«Pazienti svegliati di notte per liberare i posti letto»

L'entrata del quinto padiglione a Livorno

Livorno, la denuncia del Fials: «A medicina e psichiatria situazione sempre più critica. E la risposta dell’azienda? Venti assunzioni su tutta la provincia nel 2016»

LIVORNO. Capita spesso, nel reparto di medicina, che un paziente cosiddetto “stabile” venga svegliato nel cuore della notte e trasferito a ortopedia per far posto a un nuovo arrivato. E’ la denuncia del Fials, il sindacato più rappresentativo della sanità livornese. «L’alternativa è che il nuovo arrivato rimanga tutta la notte al pronto soccorso, in barella in un corridoio», spiega Daniela Boem della segreteria Fials.

«E’ ormai una costante che si ripete quasi ogni notte - continua Boem -. Un fatto che costringe uno dei due infermieri di turno a occuparsi delle pratiche degli arrivi e delle uscite e l’altro a gestire gli altri 37 degenti presenti nel reparto. Nonostante questo leggiamo che il dg De Lauretis dice di aver intenzione di diminuire il peso del personale impegnato di notte per spostarlo al lavoro di giorno, dimostrando di avere una visione distorta».

Il problema dei posti letto è ben evidente anche in un’altra situazione raccontata dal Fials: «Spesso dal pronto soccorso vengono mandati pazienti all’ospedale di continuità, cioè al decimo per evitare di intasare medicina, lì però capita che si aggravino e vengono rinviati al pronto soccorso (in ambulanza) per essere mandati a medicina».

Un altro esempio? «I vecchi piani attuativi locali prevedevano che ci fossero due psichiatrie con ricovero, invece c’è solo a Livorno - continua Boem -. Il risultato è che i 16 posti letto previsti non bastano e ci sono regolarmente 20 pazienti nel reparto, chiaramente con lo stesso personale».

Se il problema dei posti letto non è cosa recente - risale all’epoca Calamai - il Fials è a chi governa oggi che chiede risposte: «Abbiamo il numero di posti letto più basso dell’area vasta - sottolinea il segretario Massimo Ferrucci - ma col nuovo assetto questa situazione rischia di aggravarsi».
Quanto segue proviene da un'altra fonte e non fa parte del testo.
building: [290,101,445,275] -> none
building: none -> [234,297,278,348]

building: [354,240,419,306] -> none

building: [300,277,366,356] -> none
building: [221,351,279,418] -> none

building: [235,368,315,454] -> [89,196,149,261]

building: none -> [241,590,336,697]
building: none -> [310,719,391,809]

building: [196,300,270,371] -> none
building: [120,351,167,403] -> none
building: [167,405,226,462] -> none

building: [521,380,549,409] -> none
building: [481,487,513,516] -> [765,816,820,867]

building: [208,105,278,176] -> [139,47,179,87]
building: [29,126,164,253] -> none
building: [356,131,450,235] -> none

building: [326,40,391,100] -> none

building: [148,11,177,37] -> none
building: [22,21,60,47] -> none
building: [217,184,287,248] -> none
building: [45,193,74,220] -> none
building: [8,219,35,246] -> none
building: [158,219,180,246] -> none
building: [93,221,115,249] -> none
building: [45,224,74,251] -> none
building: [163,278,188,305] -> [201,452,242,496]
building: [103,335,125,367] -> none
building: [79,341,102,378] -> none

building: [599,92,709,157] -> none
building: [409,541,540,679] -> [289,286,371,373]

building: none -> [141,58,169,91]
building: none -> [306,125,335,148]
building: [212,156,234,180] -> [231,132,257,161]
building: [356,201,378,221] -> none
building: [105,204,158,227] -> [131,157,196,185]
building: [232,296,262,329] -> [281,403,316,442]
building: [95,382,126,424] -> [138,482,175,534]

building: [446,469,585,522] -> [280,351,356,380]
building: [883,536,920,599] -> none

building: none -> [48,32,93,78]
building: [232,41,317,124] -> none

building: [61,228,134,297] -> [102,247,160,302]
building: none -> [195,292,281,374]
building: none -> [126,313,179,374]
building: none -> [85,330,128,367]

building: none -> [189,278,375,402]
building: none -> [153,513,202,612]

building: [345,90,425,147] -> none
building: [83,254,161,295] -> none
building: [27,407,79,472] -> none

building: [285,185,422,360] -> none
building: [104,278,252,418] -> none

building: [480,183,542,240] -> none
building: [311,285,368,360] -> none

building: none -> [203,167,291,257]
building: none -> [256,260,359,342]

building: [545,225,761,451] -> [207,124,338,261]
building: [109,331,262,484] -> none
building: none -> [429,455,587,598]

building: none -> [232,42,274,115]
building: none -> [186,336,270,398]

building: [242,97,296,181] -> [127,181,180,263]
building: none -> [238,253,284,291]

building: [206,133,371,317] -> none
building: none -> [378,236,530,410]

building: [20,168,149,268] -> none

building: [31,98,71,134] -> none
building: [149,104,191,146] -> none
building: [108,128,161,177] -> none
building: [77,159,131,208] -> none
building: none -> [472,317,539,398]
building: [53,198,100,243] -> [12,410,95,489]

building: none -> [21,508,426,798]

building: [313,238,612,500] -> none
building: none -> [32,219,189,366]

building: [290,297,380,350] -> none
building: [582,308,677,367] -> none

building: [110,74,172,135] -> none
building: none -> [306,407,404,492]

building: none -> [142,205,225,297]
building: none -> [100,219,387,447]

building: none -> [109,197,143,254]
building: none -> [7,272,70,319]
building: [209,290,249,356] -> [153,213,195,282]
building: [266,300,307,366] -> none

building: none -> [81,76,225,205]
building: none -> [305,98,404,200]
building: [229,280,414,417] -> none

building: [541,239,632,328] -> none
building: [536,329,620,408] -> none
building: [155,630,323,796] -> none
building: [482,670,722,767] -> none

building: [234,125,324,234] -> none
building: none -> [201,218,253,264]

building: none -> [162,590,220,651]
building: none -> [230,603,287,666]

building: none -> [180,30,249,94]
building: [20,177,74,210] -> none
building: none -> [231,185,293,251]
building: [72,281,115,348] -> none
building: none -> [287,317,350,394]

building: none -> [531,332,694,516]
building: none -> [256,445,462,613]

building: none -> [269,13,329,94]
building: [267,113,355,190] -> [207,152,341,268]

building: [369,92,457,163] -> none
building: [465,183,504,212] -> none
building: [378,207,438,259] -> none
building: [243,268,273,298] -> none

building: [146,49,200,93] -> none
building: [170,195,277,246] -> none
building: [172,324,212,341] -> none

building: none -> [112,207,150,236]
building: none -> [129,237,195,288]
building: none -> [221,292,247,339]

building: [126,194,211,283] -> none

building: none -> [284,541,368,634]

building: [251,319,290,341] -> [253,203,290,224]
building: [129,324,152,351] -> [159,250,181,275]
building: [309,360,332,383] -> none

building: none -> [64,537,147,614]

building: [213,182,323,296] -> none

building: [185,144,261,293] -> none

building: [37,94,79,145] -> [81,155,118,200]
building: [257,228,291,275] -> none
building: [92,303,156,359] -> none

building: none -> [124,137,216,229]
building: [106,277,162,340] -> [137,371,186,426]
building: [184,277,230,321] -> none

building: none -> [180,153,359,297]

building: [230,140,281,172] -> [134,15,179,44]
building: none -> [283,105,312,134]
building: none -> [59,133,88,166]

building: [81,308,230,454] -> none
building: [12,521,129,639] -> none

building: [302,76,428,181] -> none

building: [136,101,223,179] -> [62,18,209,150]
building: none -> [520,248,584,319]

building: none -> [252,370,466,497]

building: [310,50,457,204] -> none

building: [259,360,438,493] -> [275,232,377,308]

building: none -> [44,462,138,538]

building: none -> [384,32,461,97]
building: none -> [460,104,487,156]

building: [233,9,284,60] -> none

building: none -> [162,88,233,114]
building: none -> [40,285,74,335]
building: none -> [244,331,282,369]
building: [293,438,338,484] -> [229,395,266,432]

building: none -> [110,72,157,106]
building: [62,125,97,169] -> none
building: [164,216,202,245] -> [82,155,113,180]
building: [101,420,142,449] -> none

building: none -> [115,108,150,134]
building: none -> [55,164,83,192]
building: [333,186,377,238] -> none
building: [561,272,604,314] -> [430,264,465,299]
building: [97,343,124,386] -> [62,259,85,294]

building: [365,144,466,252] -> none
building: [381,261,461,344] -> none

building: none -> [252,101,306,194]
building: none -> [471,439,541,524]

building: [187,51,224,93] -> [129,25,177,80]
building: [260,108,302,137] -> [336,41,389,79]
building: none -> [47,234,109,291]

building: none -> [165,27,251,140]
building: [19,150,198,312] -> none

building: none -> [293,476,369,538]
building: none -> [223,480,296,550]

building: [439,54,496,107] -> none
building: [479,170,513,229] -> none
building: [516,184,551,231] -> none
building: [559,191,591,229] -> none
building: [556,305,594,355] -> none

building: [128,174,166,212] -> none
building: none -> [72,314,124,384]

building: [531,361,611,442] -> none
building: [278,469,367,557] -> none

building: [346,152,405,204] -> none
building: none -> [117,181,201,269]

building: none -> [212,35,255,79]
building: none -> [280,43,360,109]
Ferrucci chiama in causa prima di tutto il Comune di Livorno: «L’ospedale è stato dimenticato, siamo rimasti al consiglio comunale dell’ottobre 2015, in cui venne detto dal sindaco che avrebbe presentato un programma di ristrutturazione. Da allora si è perso ogni traccia. La stampa ha illustrato ipotesi di ristrutturazione, ma dalla giunta non c’è stato nulla di ufficiale. Non aver presentato un programma è un problema grandissimo: significa che le risorse resteranno ferme, in attesa di un progetto».

Secondo il sindacato il taglio dei posti letto all’ospedale di Livorno è servito a due scopi: il primo è il taglio dei costi, il secondo è un piano assunzioni a zero. Ed è questo l’altro elemento su cui Ferrucci e Boem puntano il dito: «A febbraio la De Lauretis ha presentato un piano in cui apparentemente compaiono 114 assunzioni, ma di queste solo 20 sono vere», dice Boem.

«Capite che cosa sono 20 assunzioni in potenziamento di una struttura che serve 350mila abitanti e 4 ospedali? Niente», sottolinea Ferrucci.

E le altre? «C’è il turn over per pensionamenti, contano assunzioni già deliberate negli anni scorsi ma mai effettuate, ci sono posti già coperti», continua Boem. «A proposito di pensionamenti - aggiunge - la tabella che ci ha fornito l’azienda a febbraio parla di 30 cessazioni, mentre a marzo la Regione ce ne ha data una in cui prevede 79 cessazioni». «Si tratta di una situazione insostenibile per gli operatori della sanità - continuano Boem e Ferrucci -, per la quale già un mese fa abbiamo scioperato. Se non ci saranno risposte, faremo altre azioni, sia di tipo legale che sindacale».